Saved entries
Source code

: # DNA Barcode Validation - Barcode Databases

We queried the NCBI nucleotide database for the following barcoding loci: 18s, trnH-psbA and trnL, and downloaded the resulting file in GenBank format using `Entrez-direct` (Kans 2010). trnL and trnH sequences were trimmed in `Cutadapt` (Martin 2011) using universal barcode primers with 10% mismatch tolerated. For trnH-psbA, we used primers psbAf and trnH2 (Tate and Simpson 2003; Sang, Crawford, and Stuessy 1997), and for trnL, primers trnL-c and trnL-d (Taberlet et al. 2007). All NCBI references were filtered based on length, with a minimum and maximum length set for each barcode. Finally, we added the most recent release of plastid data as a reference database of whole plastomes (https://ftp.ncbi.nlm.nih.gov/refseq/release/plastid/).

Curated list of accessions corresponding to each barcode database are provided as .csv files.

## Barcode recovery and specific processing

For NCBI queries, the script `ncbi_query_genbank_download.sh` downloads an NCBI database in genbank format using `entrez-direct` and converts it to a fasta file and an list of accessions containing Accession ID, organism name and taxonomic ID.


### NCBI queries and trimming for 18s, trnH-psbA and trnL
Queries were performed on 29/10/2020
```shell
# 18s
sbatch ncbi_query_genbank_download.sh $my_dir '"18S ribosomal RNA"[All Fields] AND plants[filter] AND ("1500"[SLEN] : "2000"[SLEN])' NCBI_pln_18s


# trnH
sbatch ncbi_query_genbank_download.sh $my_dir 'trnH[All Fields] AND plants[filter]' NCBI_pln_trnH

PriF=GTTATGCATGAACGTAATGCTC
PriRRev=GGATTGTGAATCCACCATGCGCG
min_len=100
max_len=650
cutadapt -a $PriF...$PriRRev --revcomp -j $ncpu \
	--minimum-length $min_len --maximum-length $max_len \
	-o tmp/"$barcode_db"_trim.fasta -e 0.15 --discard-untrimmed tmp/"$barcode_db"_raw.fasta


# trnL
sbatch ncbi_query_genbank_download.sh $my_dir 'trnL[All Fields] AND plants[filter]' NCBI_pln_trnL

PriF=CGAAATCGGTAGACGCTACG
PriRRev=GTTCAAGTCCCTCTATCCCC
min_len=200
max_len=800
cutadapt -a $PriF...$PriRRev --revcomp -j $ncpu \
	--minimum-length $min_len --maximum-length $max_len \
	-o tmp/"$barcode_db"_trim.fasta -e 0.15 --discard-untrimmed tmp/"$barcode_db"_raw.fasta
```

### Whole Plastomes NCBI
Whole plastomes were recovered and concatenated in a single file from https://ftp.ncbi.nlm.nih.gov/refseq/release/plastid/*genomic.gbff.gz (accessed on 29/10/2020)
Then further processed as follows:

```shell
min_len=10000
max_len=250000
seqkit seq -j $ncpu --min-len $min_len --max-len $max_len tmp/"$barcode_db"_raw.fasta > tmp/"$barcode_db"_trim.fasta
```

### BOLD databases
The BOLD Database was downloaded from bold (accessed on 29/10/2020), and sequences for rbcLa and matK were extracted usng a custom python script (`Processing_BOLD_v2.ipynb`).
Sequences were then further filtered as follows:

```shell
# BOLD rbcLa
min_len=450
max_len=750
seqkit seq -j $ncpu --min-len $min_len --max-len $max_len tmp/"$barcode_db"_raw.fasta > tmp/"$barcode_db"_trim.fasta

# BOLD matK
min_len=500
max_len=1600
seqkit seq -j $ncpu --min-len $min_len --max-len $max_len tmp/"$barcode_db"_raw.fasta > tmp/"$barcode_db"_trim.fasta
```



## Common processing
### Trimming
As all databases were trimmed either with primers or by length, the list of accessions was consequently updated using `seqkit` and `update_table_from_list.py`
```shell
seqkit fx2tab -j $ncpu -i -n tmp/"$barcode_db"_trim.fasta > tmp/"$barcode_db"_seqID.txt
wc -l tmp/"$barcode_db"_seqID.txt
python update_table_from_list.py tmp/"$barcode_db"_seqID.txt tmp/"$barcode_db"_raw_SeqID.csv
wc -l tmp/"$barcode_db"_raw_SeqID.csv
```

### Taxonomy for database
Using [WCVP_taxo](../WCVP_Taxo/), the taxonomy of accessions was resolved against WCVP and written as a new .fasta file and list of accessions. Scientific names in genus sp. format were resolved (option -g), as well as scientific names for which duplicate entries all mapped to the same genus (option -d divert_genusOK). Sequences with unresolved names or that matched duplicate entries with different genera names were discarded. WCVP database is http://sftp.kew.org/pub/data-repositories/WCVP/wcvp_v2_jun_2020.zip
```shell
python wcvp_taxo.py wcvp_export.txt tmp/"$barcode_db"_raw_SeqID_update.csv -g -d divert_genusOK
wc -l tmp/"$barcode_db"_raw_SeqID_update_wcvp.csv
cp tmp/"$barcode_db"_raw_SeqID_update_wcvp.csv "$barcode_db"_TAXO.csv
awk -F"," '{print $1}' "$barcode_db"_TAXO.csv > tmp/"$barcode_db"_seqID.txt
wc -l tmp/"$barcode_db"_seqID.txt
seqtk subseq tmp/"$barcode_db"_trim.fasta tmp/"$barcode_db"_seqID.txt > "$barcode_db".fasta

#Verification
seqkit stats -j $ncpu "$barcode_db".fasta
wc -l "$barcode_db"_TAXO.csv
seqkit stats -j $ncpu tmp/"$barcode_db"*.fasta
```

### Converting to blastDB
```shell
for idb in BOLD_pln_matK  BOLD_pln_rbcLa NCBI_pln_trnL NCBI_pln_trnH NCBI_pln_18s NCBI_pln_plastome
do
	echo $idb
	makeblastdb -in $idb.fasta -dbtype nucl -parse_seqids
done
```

Your task
Return, exactly as they stand, the lines from the start of the records above through the line with "- Barcode Databases", both ends included, and no other lines.

Answer below
Source code

: # DNA Barcode Validation - Barcode Databases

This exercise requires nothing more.